In my work, I find there are a few things that tend to damage corporate reputation. Sending mixed messages is a big one. Saying one thing and doing another, and not following through on promises are also high on the list. And increasingly, because of the expectations created by the uber-connected world we live in, there are risks in not providing a robust platform for two-way communication with key stakeholders and, also, in not listening to what those stakeholders have to say.

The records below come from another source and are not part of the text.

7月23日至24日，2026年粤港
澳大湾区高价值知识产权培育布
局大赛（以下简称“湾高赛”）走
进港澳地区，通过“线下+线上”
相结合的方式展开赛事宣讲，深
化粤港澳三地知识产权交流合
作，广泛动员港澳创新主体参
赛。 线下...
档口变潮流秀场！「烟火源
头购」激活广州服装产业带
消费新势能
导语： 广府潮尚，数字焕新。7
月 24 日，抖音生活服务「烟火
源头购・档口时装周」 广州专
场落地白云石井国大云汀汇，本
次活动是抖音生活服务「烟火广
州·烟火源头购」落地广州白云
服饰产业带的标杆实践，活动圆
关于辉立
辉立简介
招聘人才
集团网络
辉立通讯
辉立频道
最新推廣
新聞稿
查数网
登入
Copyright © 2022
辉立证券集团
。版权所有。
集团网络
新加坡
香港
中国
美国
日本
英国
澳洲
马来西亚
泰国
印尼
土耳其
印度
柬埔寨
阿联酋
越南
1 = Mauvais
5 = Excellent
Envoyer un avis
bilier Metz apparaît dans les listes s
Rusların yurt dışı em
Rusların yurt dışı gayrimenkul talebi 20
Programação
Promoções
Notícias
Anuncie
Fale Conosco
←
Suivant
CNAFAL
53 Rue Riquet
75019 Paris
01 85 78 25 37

Compare and contrast these two examples: When the Mayor of Calgary went above and beyond to help those homeowners affected by the recent floods to deal with their personal losses — even going so far as to take on the head of one of the major Canadian railways over issues of regulatory safety — that speaks highly to his integrity and his brand. When the Prime Minister showed up at the site of the Lac Megantic explosion a few weeks later to offer support, somehow it didn’t have the same effect because lingering in the background are the unresolved issues of Senate spending. Until there is clarity around these issues, expressed to Canadians in clear, unambiguous terms, and in a context that seems credible, my sense is that his corporate reputation will continue to take a hit.
No matter what the context, the upshot is pretty clear. All of these examples focus on opportunities, what it takes to make the most of them, and what it takes to forfeit them. Corporate reputation management is really about risk mitigation. The important thing is to walk your walk. And as you do, remember, these days the cameras are always on.